### Passage for review
◆ ◆ ◆ ◆

Eric's meaty face  Annotations

Some Days in the Life - July 26, 1999

 July 26, 1999

 

 

Comments


      This is the way the world ends
      This is the way the world ends
      This is the way the world ends
      Not with a bang but with a whimper.
      - T. S. Ellot, The Hollow Men (1925)

I was surfing around the Sunday Times of London site not too long ago, when I discovered an article that I found particularly interesting. Apparently, the Brookhaven Institute on Long Island has test-fired their new heavy material particle accelerator, which ultimately will be used to accelerate gold and iron and the like and slam it together, forming a reaction about 10,000 times as powerful as the sun's similar reactions.

It should be very interesting -- high energy physics always is, and we may learn a good amount about how the universe works. And, according to my Science Buddy Jon, we have reactions of similar or more levels of power from cosmic rays slamming into the atmosphere rather often. Which is no doubt true, although it's not the same interaction.

The scientific community is abuzz and excited about the possibilities, though they have one very mild reservation. You seem they're not positive that the experiments won't destroy the Earth.

Ex-squeeze me? Baking-powder?

Well, you see, we've never slammed such heavy materials together at such a high percentage of lightspeed (99.999%) before, and we're not entirely sure what might happen. One very remote theoretical possibility is the creation of so-called Strange Quarks, which interact differently with the universe than normal matter does. A black hole may spontaneously develop. Other such things might happen too. And they might be capable of obliterating the entire planet in the bat of an eyelash.

Astounding. Now this is science like we were raised to expect science to be, damn it! Not merely a "radiation accident" or "minor setback," but the complete and utter obliteration of all humanity, all humanity's works, or indeed any sign that humanity ever existed.

◆ ◆ ◆ ◆

### Information shown
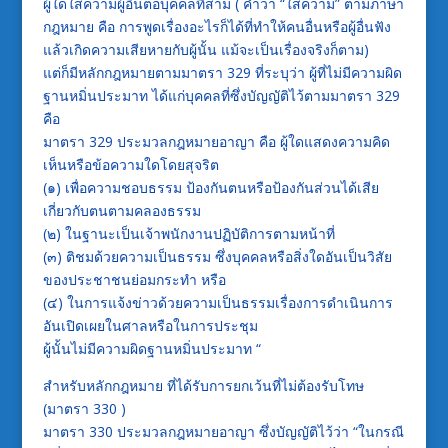
ผู้ใดใส่ความผู้อื่นต่อบุคคลที่สาม ( คำว่า “ใส่ความ” ตามภาษา
กฎหมาย คือ การพูดเรื่องอะไรก็ได้ที่ทำให้คนอื่นหรือผู้อื่นฟัง
แล้วเกิดความเสียหายกับผู้นั้น แม้จะเป็นเรื่องจริงก็ตาม)
แต่ก็มีหลักกฎหมายตามมาตรา 329 ที่ระบุว่า ผู้ที่ไม่มีความผิด
ฐานหมิ่นประมาท ได้แก่บุคคลที่ซึ่งบัญญัติไว้ตามมาตรา 329
คือ
มาตรา 329 ประมวลกฎหมายอาญา คือ ผู้ใดแสดงความคิด
เห็นหรือข้อความใดโดยสุจริต
(๑) เพื่อความชอบธรรม ป้องกันตนหรือป้องกันส่วนได้เสีย
เกี่ยวกับตนตามคลองธรรม
(๒) ในฐานะเป็นเจ้าพนักงานปฏิบัติการตามหน้าที่
(๓) ติชมด้วยความเป็นธรรม ซึ่งบุคคลหรือสิ่งใดอันเป็นวิสัย
ของประชาชนย่อมกระทำ หรือ
(๔) ในการแจ้งข่าวด้วยความเป็นธรรมเรื่องการดำเนินการ
อันเปิดเผยในศาลหรือในการประชุม
ผู้นั้นไม่มีความผิดฐานหมิ่นประมาท “
สำหรับหลักกฎหมาย ที่ได้รับการยกเว้นที่ไม่ต้องรับโทษ
(มาตรา 330 )
มาตรา 330 ประมวลกฎหมายอาญา ซึ่งบัญญัติไว้ว่า “ในกรณี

◆ ◆ ◆ ◆

### Parts of the exercise
(a) In the July 26, 1999 entry, list the things the writer says would be completely wiped out.
(b) Return everything in the rows from the start down to the line that contains "เห็นหรือข้อความใดโดยสุจริต", with both ends included, and leave out the pictures.

### Answers by task
(a)
- all humanity
- all humanity's works
- any sign that humanity ever existed

(b)
ผู้ใดใส่ความผู้อื่นต่อบุคคลที่สาม ( คำว่า “ใส่ความ” ตามภาษา
กฎหมาย คือ การพูดเรื่องอะไรก็ได้ที่ทำให้คนอื่นหรือผู้อื่นฟัง
แล้วเกิดความเสียหายกับผู้นั้น แม้จะเป็นเรื่องจริงก็ตาม)
แต่ก็มีหลักกฎหมายตามมาตรา 329 ที่ระบุว่า ผู้ที่ไม่มีความผิด
ฐานหมิ่นประมาท ได้แก่บุคคลที่ซึ่งบัญญัติไว้ตามมาตรา 329
คือ
มาตรา 329 ประมวลกฎหมายอาญา คือ ผู้ใดแสดงความคิด
เห็นหรือข้อความใดโดยสุจริต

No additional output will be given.